As far as the struggle for women’s emancipation is concerned, dancing movement is (another) wrong road with a sectarian character and leads women to ghettoization. A struggle for “free sensuality” becomes a substitution for the struggle for women’s human and civil rights and escape from reality. The views of Isidora Duncan on women’s emancipation are more of a cry for humanity, then struggle for freedom. By opposing the traditional ballet, unnaturalness of its technique, patterned movements, dressing and false spiritual expression, degradation of women to means for entertainment – in the article “Dancing of the Future” (published in Leipzig in 1903) Duncan speaks of what the “future dancer” must be and thus indicates the true position of women in dance (and society): “The future dancer must be a women whose body and spirit are so harmoniously developed that her body motion is natural expression of her soul. She will not belong to a particular nation but to the whole of humanity. Nor will she represent fairies by dancing, maenads or coquettes, but will through dancing express her femininity and her humanity… By dancing she will incarnate the changing life in nature and the movements of her body will emanate her thoughts, her hopes. She will in her dance incarnate freedom, and to women she will bring knowledge of strength and expressive beauty of their bodies.“ (22) Her “dancing of the future” will express “all that is beautiful, healthy and honest in human life”. (23) This article could be entitled: dancing of the future – in a world without any future. Duncan’s noble vision remained entrapped in a world that degenerates every attempt of man to gain freedom through the development of his playing being. According to Russian critic J. Svetlov, Duncan was the first who managed to realize the “fusion of pure playing plastic with pure music”, and “restore to the movement an ancient simplicity”. (24) Duncan and her co-players managed to “set free” the dancing movement of chains of traditional dancing patterns, but not to set man free from the chains of capitalism.

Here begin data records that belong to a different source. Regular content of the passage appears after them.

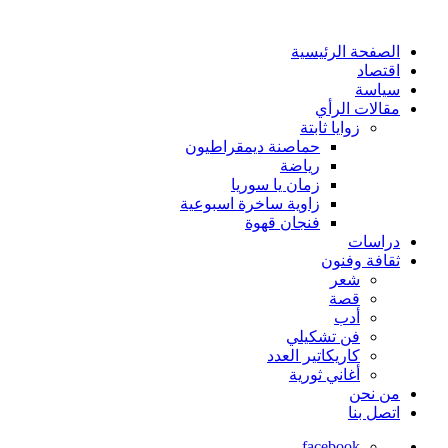
الصفحة الرئيسية
اقتصاد
سياسة
مقالات الرأي
زوايا ثابتة
حماصنة ديمقراطيون
رياضة
زمان يا سوريا
زاوية ساخرة اسبوعية
فنجان قهوة
دراسات
ثقافة وفنون
شعر
قصة
أدب
فن تشكيلي
كاريكاتير العدد
أغاني ثورية
من نحن
اتصل بنا
facebook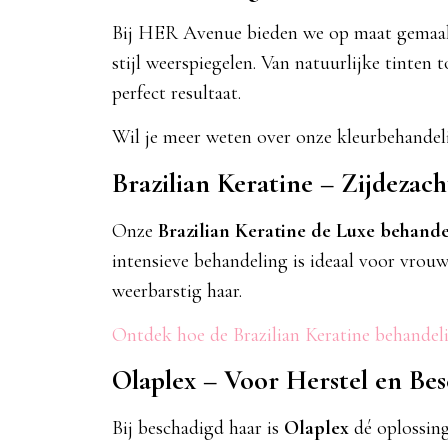
Bij HER Avenue bieden we op maat gemaakt
stijl weerspiegelen. Van natuurlijke tinten
perfect resultaat.
Wil je meer weten over onze kleurbehande
Brazilian Keratine – Zijdezach
Onze
Brazilian Keratine de Luxe behande
intensieve behandeling is ideaal voor vrou
weerbarstig haar.
Ontdek hoe de Brazilian Keratine behandel
Olaplex – Voor Herstel en Be
Bij beschadigd haar is
Olaplex
dé oplossing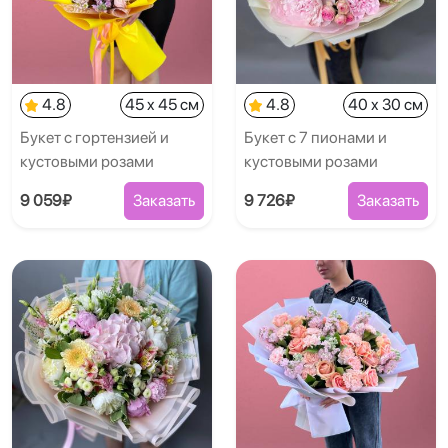
4.8
45 x 45 см
4.8
40 x 30 см
Букет с гортензией и
Букет с 7 пионами и
кустовыми розами
кустовыми розами
9 059₽
Заказать
9 726₽
Заказать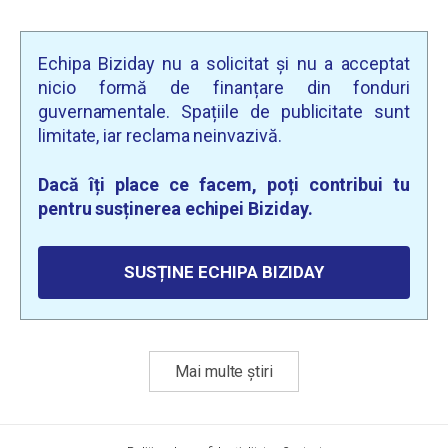
Echipa Biziday nu a solicitat și nu a acceptat
nicio formă de finanțare din fonduri
guvernamentale. Spațiile de publicitate sunt
limitate, iar reclama neinvazivă.
Dacă îți place ce facem, poți contribui tu
pentru susținerea echipei Biziday.
SUSȚINE ECHIPA BIZIDAY
Mai multe știri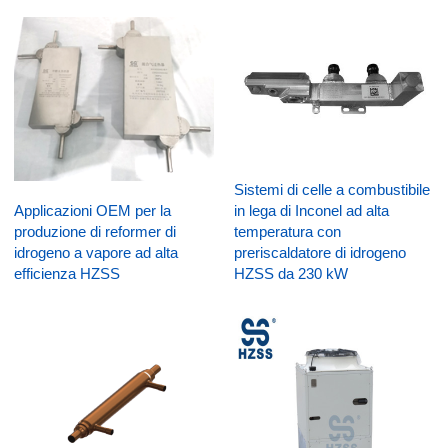
Sistemi di celle a combustibile
in lega di Inconel ad alta
Applicazioni OEM per la
temperatura con
produzione di reformer di
preriscaldatore di idrogeno
idrogeno a vapore ad alta
HZSS da 230 kW
efficienza HZSS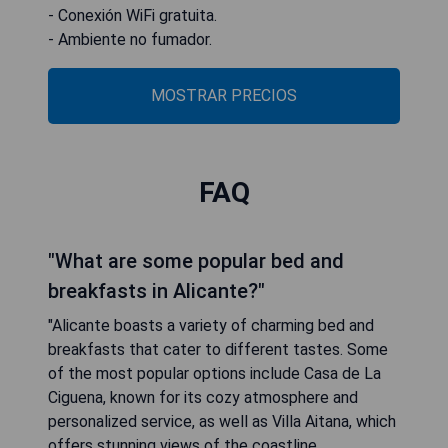
- Conexión WiFi gratuita.
- Ambiente no fumador.
MOSTRAR PRECIOS
FAQ
"What are some popular bed and
breakfasts in Alicante?"
"Alicante boasts a variety of charming bed and
breakfasts that cater to different tastes. Some
of the most popular options include Casa de La
Ciguena, known for its cozy atmosphere and
personalized service, as well as Villa Aitana, which
offers stunning views of the coastline.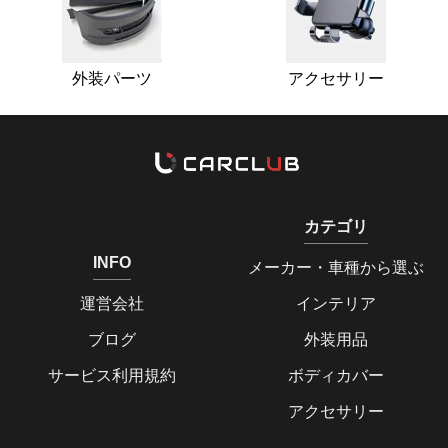
外装パーツ
アクセサリー
カテゴリ
INFO
メーカー・車種から選ぶ
運営会社
インテリア
ブログ
外装用品
サービス利用規約
ボディカバー
アクセサリー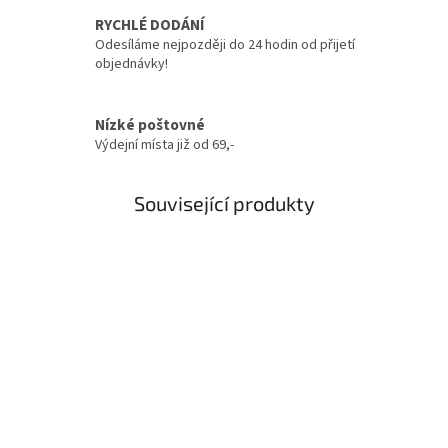
RYCHLÉ DODÁNÍ
Odesíláme nejpozději do 24 hodin od přijetí
objednávky!
Nízké poštovné
Výdejní místa již od 69,-
Související produkty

Dancing movement pursued “perfection” in the existing world and ended on the market of “consumer society”. Its basic intention, to be the incarnation of the ruling rhythm of life in a “spontaneous” playing form, brought about its degeneration. Aerobics and other forms of commercialized physical activism are the “final” forms of the capitalist degeneration of dancing movement: in capitalism only those forms of bodily activism develop and survive which correspond to the ruling spirit and can become the source of profit. A variety of bodily expressions in dancing are not the confirmation of “freedom” but a manifestation of an increasingly various repression by the ruling order over man. Even the dances which are meant to establish a critical detachment to the existing world indicate that man cannot liberate his body through play, without at the same time liberating himself as a social being of the repressive (destructive) civilization. Only in a humanized nature and a society of free people the genuine dancing movement is possible – as the realization of man’s genuine playing being.